His great grandfather was employed by the railways as superintendent engineer to lay the original track from Chester to Holyhead with the coming of the railways and was given a house for his lifetime at the foot of Penmaenhead.Joseph’s son was a high ranking official doing test runs on the trains. Three generations of the family were buried in Old Colwyn cemetery.
Harry attended the Grammar School in Eirias Park. During the war he enlisted in the Denbighshire Yeomanry 61st medium regiment along with many other local men.
Harry was interviewed by Cindy.
Listen to Captain Harry Parker’s memories here:[audio:http://colwynbayheritage.org.uk//wp-content/uploads/2011/11/Heritage-Group-Harry-Parker-2006.mp3]
Transcription of the interview:
‘I went to Colwyn Bay Grammar School and joined the territorial army in 1939. In August I was called up with the Denbighshire yeomanry 61st Medium Regiment ( with Captain Cutler. ‘Medium’ is to do with the size of the weaponry). I was demobbed in July 1946. Most of the local men joined the TA battery in ‘39. There was one in Wrexham and one in Llanrwst also. There is a book published called ‘The Freedom of the burghers’. It was bestowed on the 61st medium and in the book are all the names of all the men in the TA who were called up. There was Ray and Sid, the two brothers of Captain Cutler. I was a Surveyor and Quartermaster.

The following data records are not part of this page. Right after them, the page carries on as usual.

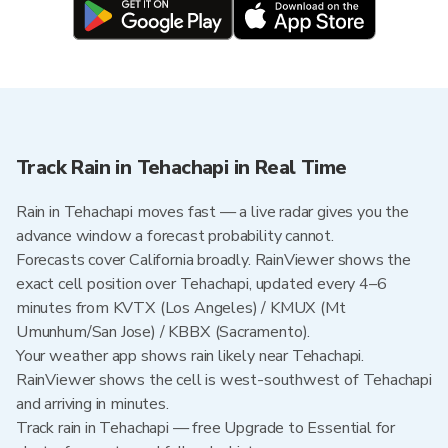
Track Rain in Tehachapi in Real Time
Rain in Tehachapi moves fast — a live radar gives you the
advance window a forecast probability cannot.
Forecasts cover California broadly. RainViewer shows the
exact cell position over Tehachapi, updated every 4–6
minutes from KVTX (Los Angeles) / KMUX (Mt
Umunhum/San Jose) / KBBX (Sacramento).
Your weather app shows rain likely near Tehachapi.
RainViewer shows the cell is west-southwest of Tehachapi
and arriving in minutes.
Track rain in Tehachapi — free Upgrade to Essential for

After Dunkirk formed new units, I went to Hull and was posted to Yorkshire, where I met my wife. The 61st became a training regiment. Then I went to the Middle East, Italy, South of France, Marseilles and Germany and was also involved in the surrender of Dunkirk. I stayed away the whole time and had no leave to return home. I was not here in Colwyn Bay during the wartime years. I did have some leave in 1940 and 1941 before I was posted abroad.’
Harry maintains that Colwyn Bay would have a population of only about 6,000 in 1939. The influx of the 5,000 from London caused some animosity. They recruited many temporary clerks The permanent civil servants were inclined to look down their nose at the temps who were not proper civil servants but the locals were saying how fortunate they were to have come to this lovely place away from the bombing.
‘They couldn’t have functioned without the recruitment of the local people like my late sister. She worked at the Ministry doing various clerical work in some of the divisions Tea, Cereals or something. The London civil servants were billeted on local families in private houses. My uncle had proper civil servants billeted on to them and they were paid only one guinea a week, £1.1s, therefore the name guinea pigs was coined’.
They had to rely on local people for clerical support work – some were taken from school – but they would be enlisted as soon as they were old enough. Some daughters would not be allowed by their fathers to join the WAFs then they had to find an alternative employment like the land army or munitions.